In the natural world there are very many factors that can influence plant growth beyond temperature and water availability: neighbouring plants, soil type, genetics, light, herbivores, and disease, to name but a few. You might want to expand your experiment to include more treatments, but each time you do this, you will increase the number plants you need. In addition, you might decide that two levels of a treatment is not sufficient and you should really have three, or even four. Your experimental design very soon becomes unmanageable. You will have thousands of plants, and you’ll need a team of helpers to carry out all the measurements. 

 

The second reason that the scientific method faces challenges with complex systems is that models of them can be hard to understand. Models that contain many factors are often impossible to analyse to gain analytical understanding. The more variables a model contains, the harder it is to understand why it produces the predictions it does. We are often able to build simulations of complex systems, and these models can make accurate predictions and do astonishing things (think ChatGPT), but we often do not know why. In some cases, we end up with a system and a model, neither of which we understand.

 

In recent years it has become increasingly easier to collect large amounts of data from complex systems. In my field, ecology and evolution, we can fit high-tech tags to animals to track where they are and what they are doing, and this can generate significant amounts of data. Coupled with environmental data from satellites and sensors, and individual genetic data, we can build data sets containing tera- or even peta- bytes of data. The data can then be analysed with statistical models, which can contain very many terms. These statistical analyses are a useful way of identifying which factors appear to influence one another, but they tell us little about the dynamics. They provide but a small step to real scientific understanding.

 

Along with a host of collaborators, and three post-docs, I am just starting up a new project that will use statistical analyses of complex ecological systems to build complicated models of the systems. These models will hopefully reasonably accurately generate the emergent dynamics of the systems that interest us. We will then use a new theoretical approach I have been developing to simplify these complex models. At each simplification, we will examine whether the emergent dynamic we are interested in is still predicted. If it is, then we will consider the model simplification as acceptable. If the emergent dynamic disappears following a simplification, we will have identified a key driver of it. We will put that driver back into our model and continue to simplify the model by removing other variables. Eventually we hope to generate simple models that provide new, general, insight. 

 

As with any approach, the one I am developing builds on existing methods, but our hope is will bring a new tool to the toolbox of the scientific method. If it doesn’t, we will have at least discovered an approach that doesn’t work, despite its promise. Although I would be disappointed our approach had failed, we would still have learned something useful. 

 

The complex systems we will study are the ecosystems of Yellowstone National Park, the streams of Northern Trinidad, and ecological communities on mainland Australia and her offshore islands.
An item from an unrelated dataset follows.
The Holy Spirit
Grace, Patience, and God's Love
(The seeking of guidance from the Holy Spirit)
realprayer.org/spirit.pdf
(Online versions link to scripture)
Although our approach will be trialled on complex ecosystems, each of us involved in the project is ourselves a complex system. Our thoughts and beliefs arise in our brains, shaped by our experiences and the ways neurons in our brains form networks.

 

Who knows, perhaps in time as scientists start to make in-roads into better understanding complex systems that generate fascinating emergent properties, we may start to understand why some people believe in a god and others do not. Belief in a deity is an emergent property of our brains, so it should be as amenable to study as adaptive evolution, an emergent property of the natural ecosystems. Time will tell.